When I read about estrogen, about its effects, I felt this… need. Not urgency. Not desperation. Just a pull. Like, “Okay, I want this. Now.

How it Works

In Germany (legally), you don’t need to check any boxes, letters or assessments. Technically, you walk into an endocrinologist say “I want HRT” and you get your prescription. Paid by your health insurance.

But… there’s a “but”.

There is no officially approved estrogen or testosterone HRT. So doctors need informed consent to use drugs off-label. Most endocrinologists though—they still want an (psychological) indication letter (stating “Person XYZ is diagnosed with F64.0 Transexualism, HRT is indicated.”). Gyn or urological report.

Which means you need a therapist.

If you don’t have one, you have to wait (1 - 2 years is normal). And most therapists want ten sessions before you get that magical letter.

Let’s do the math:

  1.5 years  # to get therapy appointment
+ 140 days   # (10 sessions every 14 days)
+ 0.5 years  # to get an endocrinologist appointment (reddit says so)
≈ ~2  years

Two years of waiting, thinking, doubting.

My Path

I’m not patient. I hate waiting.

So I thought: maybe I’m not sure I’m trans yet. Maybe it’s a phase. But if I start now… therapy and everything… I’ll have enough time to figure it out while things are happening.

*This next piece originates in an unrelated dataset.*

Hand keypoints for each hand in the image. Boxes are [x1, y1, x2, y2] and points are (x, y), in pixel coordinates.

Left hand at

I contacted around 80 therapists. And got nowhere. Frustration hit.

So I paid one out of pocket. I found a therapist I could actually see. One day later I had a video call and paid them. A few days later I had my indication letter in my mailbox.

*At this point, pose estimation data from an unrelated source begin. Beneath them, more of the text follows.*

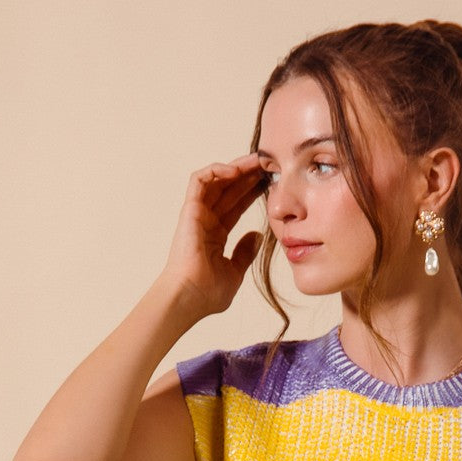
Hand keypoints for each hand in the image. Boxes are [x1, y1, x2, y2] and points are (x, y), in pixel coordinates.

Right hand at [161, 154, 264, 317]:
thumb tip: (257, 236)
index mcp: (215, 235)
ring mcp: (196, 215)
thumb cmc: (208, 292)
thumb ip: (244, 253)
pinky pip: (200, 180)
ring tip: (256, 162)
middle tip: (269, 164)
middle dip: (248, 175)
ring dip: (235, 168)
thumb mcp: (234, 272)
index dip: (252, 193)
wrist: (191, 297)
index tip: (271, 184)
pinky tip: (236, 170)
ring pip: (216, 180)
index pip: (236, 206)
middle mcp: (205, 222)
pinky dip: (216, 171)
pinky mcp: (189, 210)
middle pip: (228, 190)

I wasn’t even sure I’m trans, but got diagnosed anyway.

Endocrinologists next. I contacted a university clinic-department for trans health. I got an appointment one and a half years later. I said yes, but kept looking.

Then I found another endocrinologist, with a free slot on the same day. They stole some blood (for some testing), and a few days later, I had to check in and had my prescription in hand.

I speed-ran that lol.


Thinking back, I’ve been ridiculously lucky. Everything lined up in a way that could have gone very wrong.

This could have been one of the most impulsive, barely thought-out decisions of my life. But somehow it worked and it has been the best decision for me.